A 2004 book by Witwatersrand University don, Patrick Bond titled Talk Left, Walk Right: South Africa’s Frustrated Global Reforms had delivered a damning verdict on the service delivery record of the Mandela-Mbeki continuum, democratisation in South Africa still presents the best and the worst of democratisation in Africa. The problem is still the external pressures and the most succinct evidence is how the transformative “Reconstruction and Development” programme developed by Congress of South Africa Trade Union, (COSATU) and adopted by the ANC was skillfully supplanted with the “Growth, Employment and Redistribution, (GEAR) framework. If that could happen under an ANC government and under Thabo Mbeki who is unarguably Africa’s best groomed party cadre, then the future is fearful.
This reality notwithstanding, South Africa is way ahead by the typical African standard. It is a functional society. It is a manufacturing economy and as with manufacturing economies, its foreign policy centres on block formations. It is now a member of BRICS, the club of emergent industrializing or industry stabilizing economies of Brazil, Russia, India, China and South Africa. South Africa has a vibrant knowledge industry, defined by world class universities. In short, it is a power to reckon with. Above all, it has political parties that exist and function in tandem with the political party idea. These parties are not run on the basis of primitive accumulation of power. But the most strategic asset of South Africa is its power elite. It is an elite that has fought for state power and knows its mission in power. It still has a huge problem of empowering the black poor, dealing with violence as well as successfully managing contradictions such as in land inequity. These are challenges that can be stressful for any government but the party is moving, with all the contradictions.
But, for us in Nigeria, there is a lesson cum question in Mandela in relation to a crisis which has thrown up all manner of warriors in the name of Christianity, Islam, regions, ethnic groups, militias and sundry identities, all of them talking over and above their own heads and yet making no progress: Who is that man or woman which this crisis must throw up to be able to say to the Nigerians, this is the way forward as Mandela had done? Is there such a person or history is no longer about convergence of objective and subjective factors? Or is this the Nigerian exceptionality at work? That is if the theory of Nigerian exceptionality makes sense.

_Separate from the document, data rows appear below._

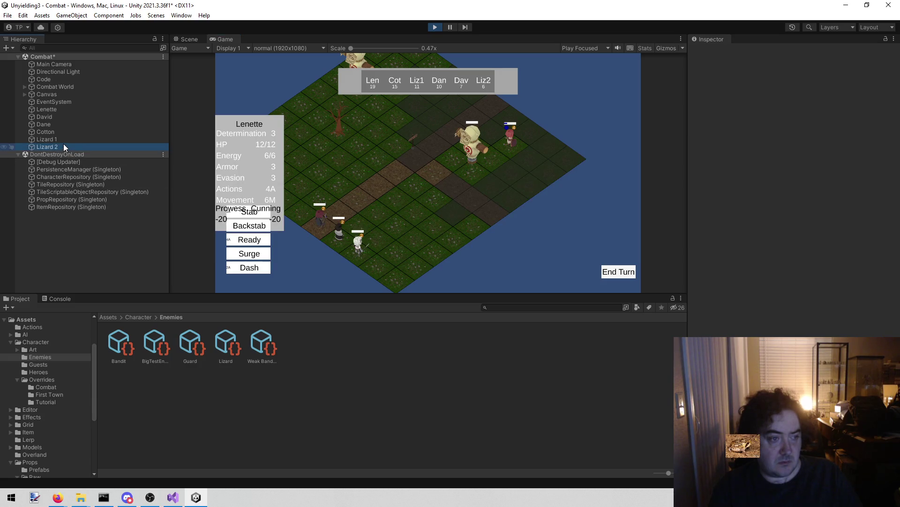
{"action": "left_click", "coordinate": [59, 139]}
{"action": "left_click", "coordinate": [828, 208]}
{"action": "type", "text": "1"}
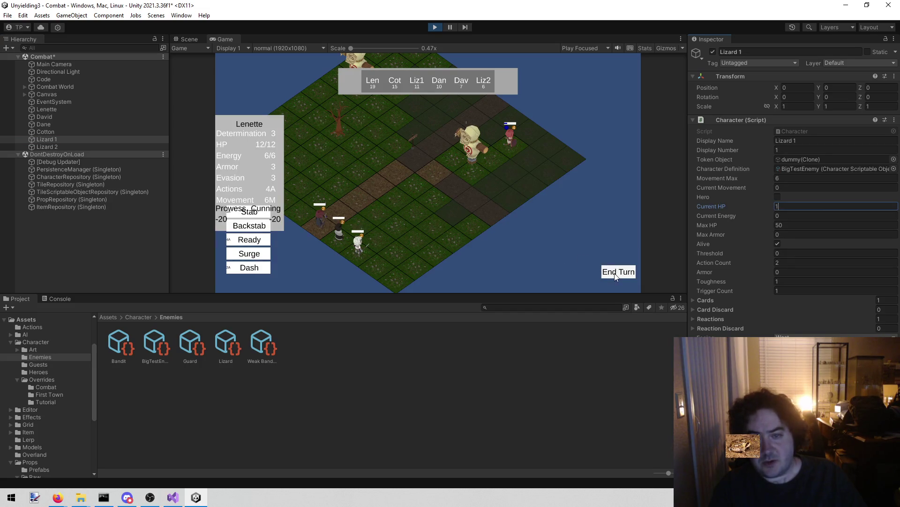
End turns until Lizard 1 tramples, continuing past the dagger triggers and dismissing the Trample description.
{"action": "left_click", "coordinate": [616, 275]}
{"action": "left_click", "coordinate": [616, 272]}
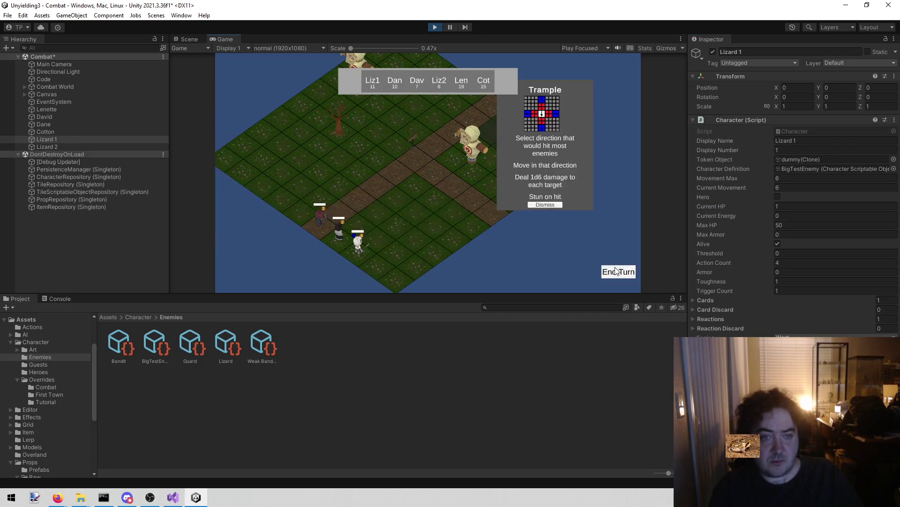
{"action": "left_click", "coordinate": [544, 204]}
{"action": "left_click", "coordinate": [605, 133]}
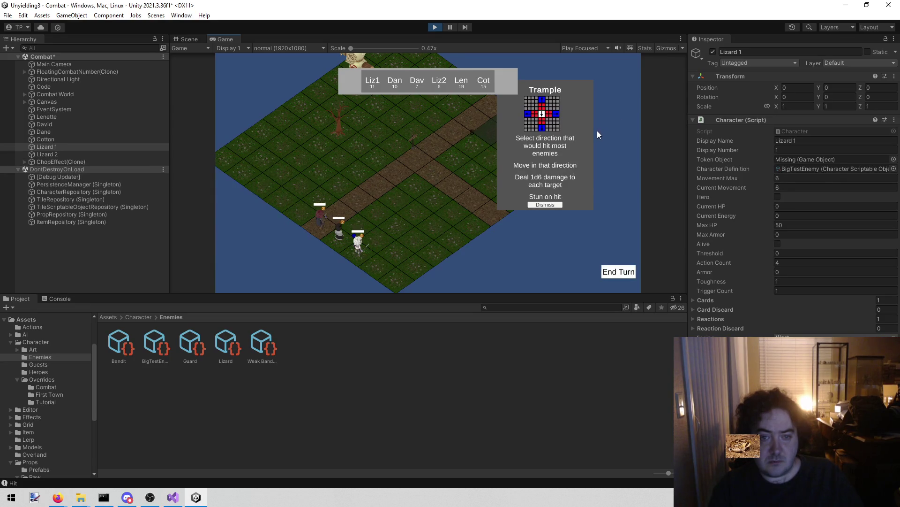
{"action": "left_click", "coordinate": [552, 204]}
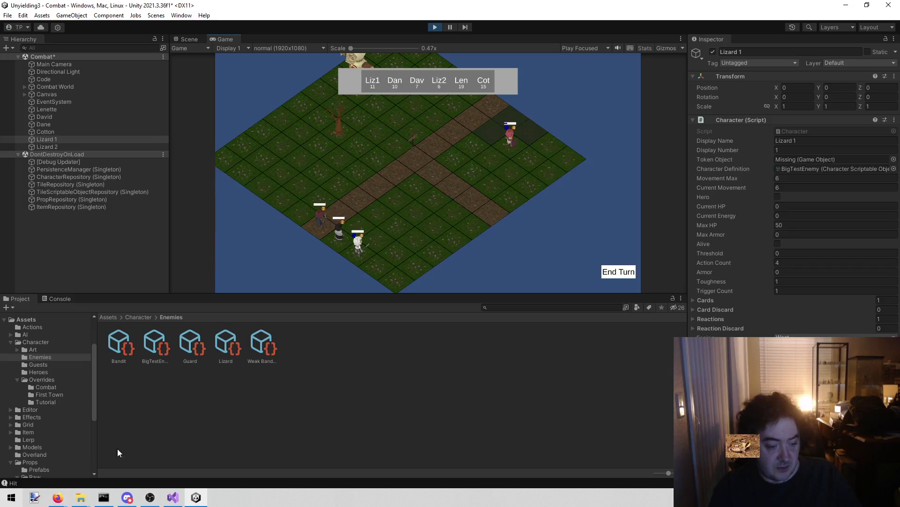
{"action": "left_click", "coordinate": [173, 497]}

Of course, the Nigerian environment is vastly different from the South African scenario. That does not, however, follow that a crisis situation would not produce a crisis manager. Why is the Nigerian situation different or appearing to be so? Why are the leaders just going around in the night, holding secret meetings, scheming and stringing cabalistic alliances when the challenge is to mobilise Nigerians against unanticipated turbulence? Why are all the discussions just about the army of ambitious individuals but not about the grand issue of re-making the nation? Why the observable quick and cheap resort to centrifugal rather than centripetal politics at a time when smaller nations are suffocating in a muscle based global order? Does it mean that if the Nigerian State had been confronted by a more monstrous challenge like Apartheid, it would have packed up without a fight? Where are the Nigerian Mandelas -the nation builders, the party builders, the strategic thinkers?
We need answers to these sorts of questions so that Nigeria does not continue to embarrass the Blackman for still being a toddler at 50 in spite of extreme wealth in all respects. Happy birthday to the all time icon, Nelson Mandela, the only signifier that in spite of all the blows historically directed at the Blackman, the Blackman is not about to disappear!